Something significant did happen here, and it will happen again. Because we are all part of history, and we all, every one of us, can change it.

22nd to 29th June in Gateshead, Stockton and Berwick. For booking details visit the web site.

The Bonny Moorhen
Drama in the Dale

A cast of local actors, musicians and singers in an epic true tale from 1818 when a group of starving lead-miners rose up against the Prince Bishop of Durham to assert their right to hunt, kill and eat the red grouse, a native game bird.
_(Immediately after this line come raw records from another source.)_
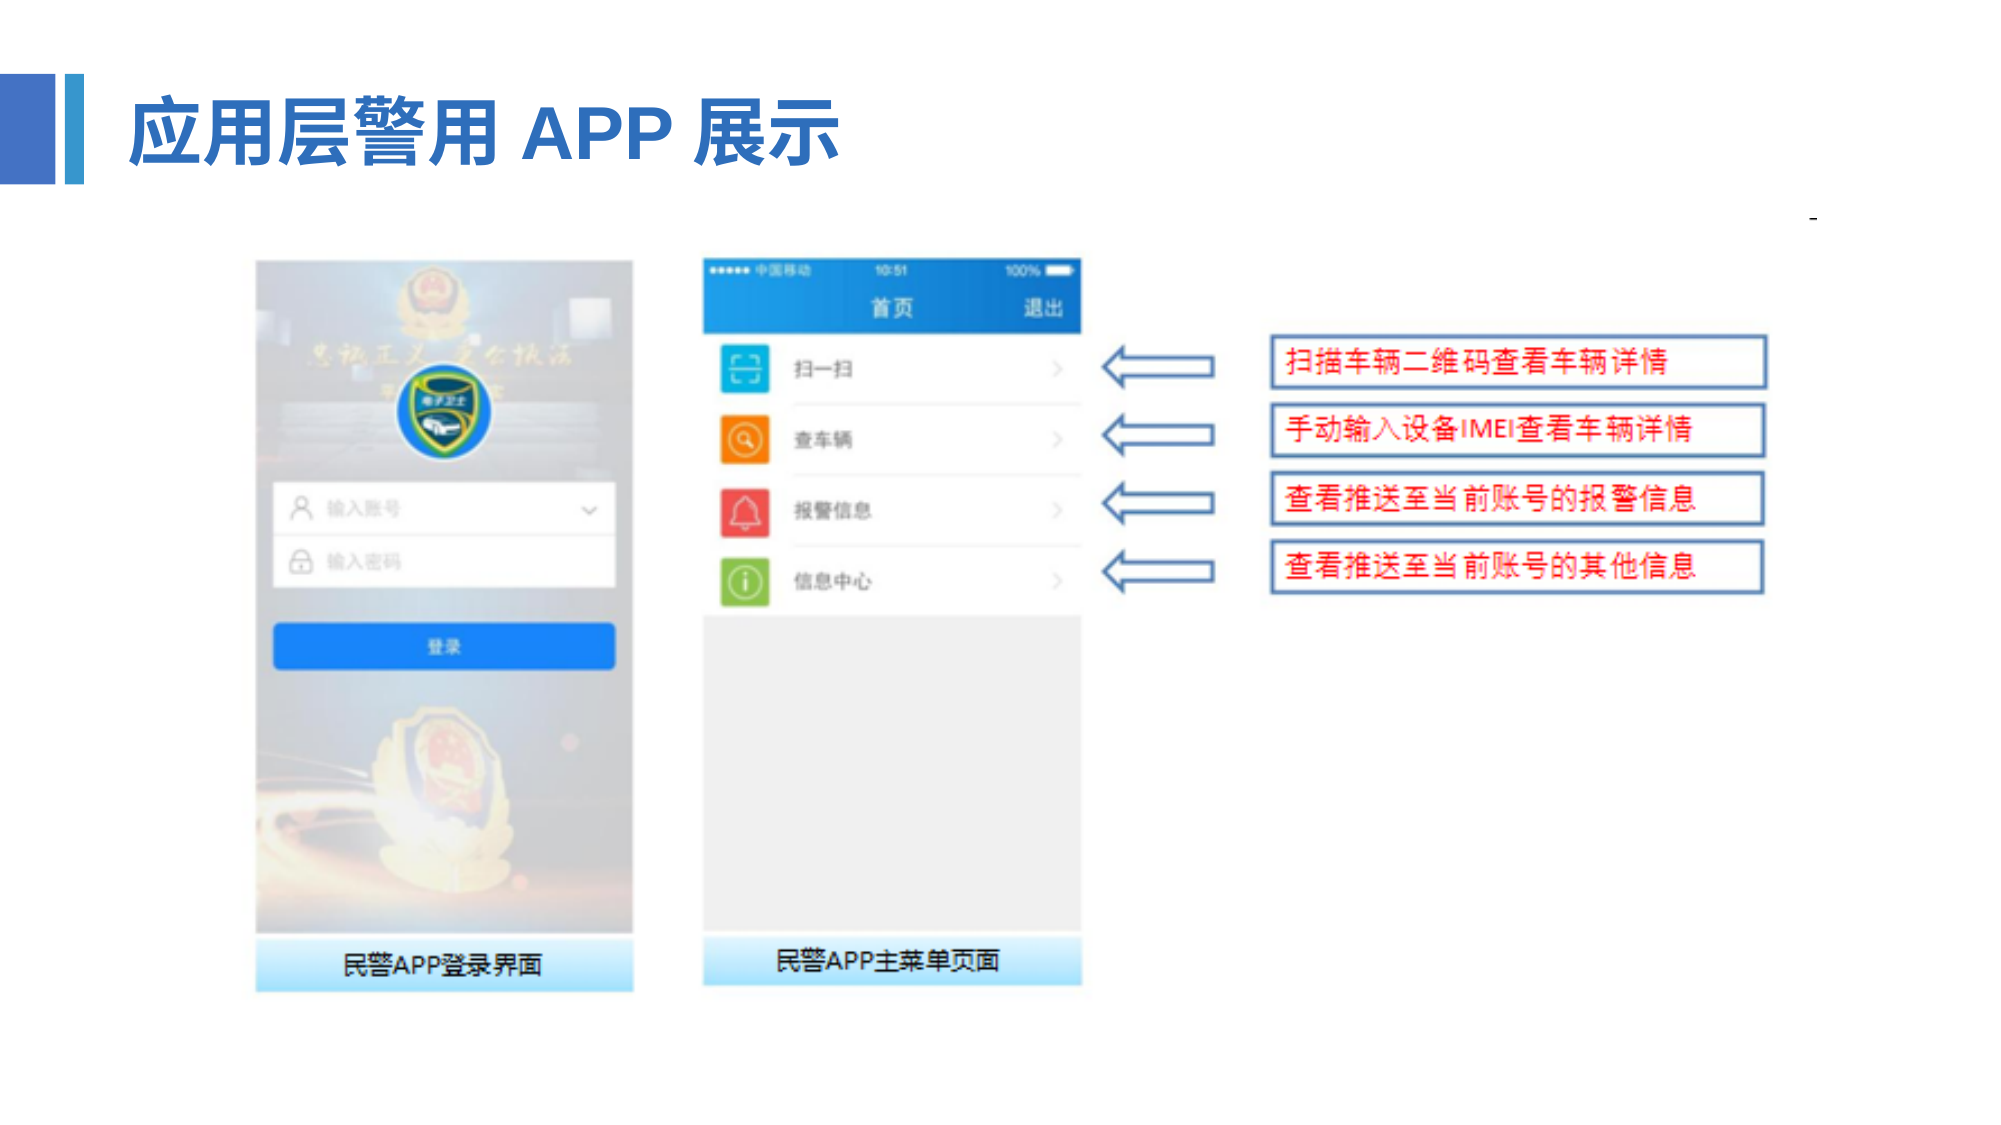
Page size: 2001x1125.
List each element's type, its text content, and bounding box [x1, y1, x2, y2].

text_box [64, 73, 85, 186]
text_box 应用层警用APP展示 [112, 77, 874, 182]
text_box [0, 73, 56, 186]
picture [200, 218, 1817, 1042]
The affray, which was known as The Battle of Stanhope, was immortalised in song before becoming the inspiration for an award-winning play by celebrated singer-songwriter Jim Woodland.

In this a new version, created specially for Festival of the North East, the story will be played out promenade style on site at Killhope Lead Mining Museum.

22 - 23 June and 29 - 30 June at 4pm at Killhope Lead Mining Museum

Tyne
By Michael Chaplin

Journeying in time and space, along the banks of the Tyne this brand new play maps the epic history, atmosphere and soul of this mighty river in story, music and images.

Commissioned as part of Live Theatre’s 40th birthday celebrations, Tyne features the stories of some of the greatest writers of the North East who have collaborated with Live Theatre since it began in 1973. Created and edited by Michael Chaplin, the play dramatises extracts from his book Tyne View, woven together with stories from Tom Hadaway, Julia Darling, Alan Plater and Sid Chaplin. Illustrated with evocative imagery of the river, Tyne is accompanied by live songs and music inspired by the river compiled by the show’s musical director, Kathryn Tickell.

27th June to 27th July at Live Theatre, Newcastle.

Searching for the City of Sanctuary

One hundred vulnerable and marginalised people present us with an inspiring and imaginative manifesto for a new way to live in the city. Together with a collection of artists and people from the Social Care sector, they have worked together to develop a theatrical performance consisting of a diverse collection of small narratives—voices from the margins—probing the stratified meanings of homelessness, exclusion and disillusionment.

Created by people connected to The Cyrenians, Freedom From Torture, Northumbria University, West End Refugee Service, and St John the Baptist Church.

27th June at 7.30 at St John the Baptist Church, Newcastle.

The GB Project
Northern Stage

An epic tale told on an intimate scale, inspired by maverick British adventurer Gertrude Bell. A witty and rousing look at the impact of Western women on the shaping of the modern day Middle East. The GB Project fuses fragments of text gathered from diaries, letters and biographies, alongside contemporary voices, speeches and iconic footage to raise questions about history, legacy, loyalty and love. Created in collaboration with award-winning writer and director Steve Gilroy, and musician Richard Dawson.